Kelaparan Warga di Tengah Pandemi Covid-19, Sebuah Ujian Kepemimpinan
Kamis, 30 April 2020 08:42 WIB
Alin FM
Praktisi Multimedia dan Penulis
Sebuah video viral tentang kakak-beradik di Muara Enim, Sumatera Selatan. Sepasang anak keterbelakangan mental itu menderita kelaparan, karena sudah tidak makan selama 2 hari. Kondisi mereka baru terungkap ketika anggota TNI dan polri memberikan bantuan kepada warga terdampak Covid-19
Cerita pilu lainnya datang dari satu keluarga di Serang, Banten yang terpaksa mengonsumsi air galon selama dua hari dan mengonsumsi singkong karena tak kuasa lagi menahan lapar. Selama dua hari itu, keluarga Yulie hanya mengisi perutnya dengan air galon. Bahkan sebelum itu terjadi, kerap menahan lapar dengan merebus singkong yang ditanam di sekitar rumahnya. Meski singkong itu masih berukuran kecil dan belum layak konsumsi. Akhirnya Yulie Nuramelia meninggal.
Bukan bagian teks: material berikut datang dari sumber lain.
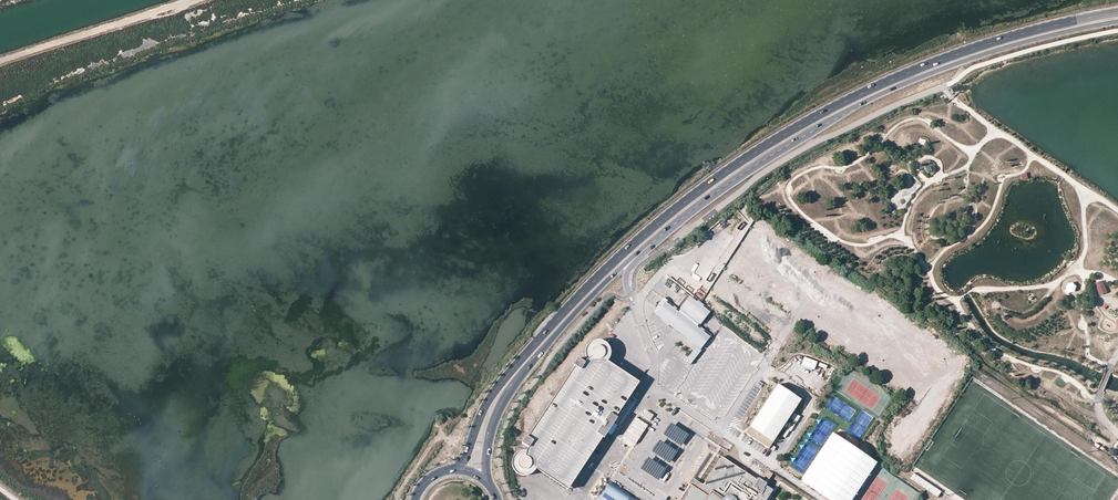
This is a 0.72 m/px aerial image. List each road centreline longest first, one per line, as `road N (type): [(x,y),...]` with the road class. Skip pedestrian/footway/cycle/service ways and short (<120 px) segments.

Bahkan ada yang nekat mencuri beras, sekedar untuk bisa makan di tengah pandemi Covid-19. Aksi tersebut belum lama dilakukan warga Kelurahan Sari Rejo Medan, Kecamatan Medan Polonia, Medan. Saat diamankan, kepada polisi, pria berumur 40 tahun itu mengaku, lantaran tak ada lagi bahan makanan di rumahnya yang bisa dimakan.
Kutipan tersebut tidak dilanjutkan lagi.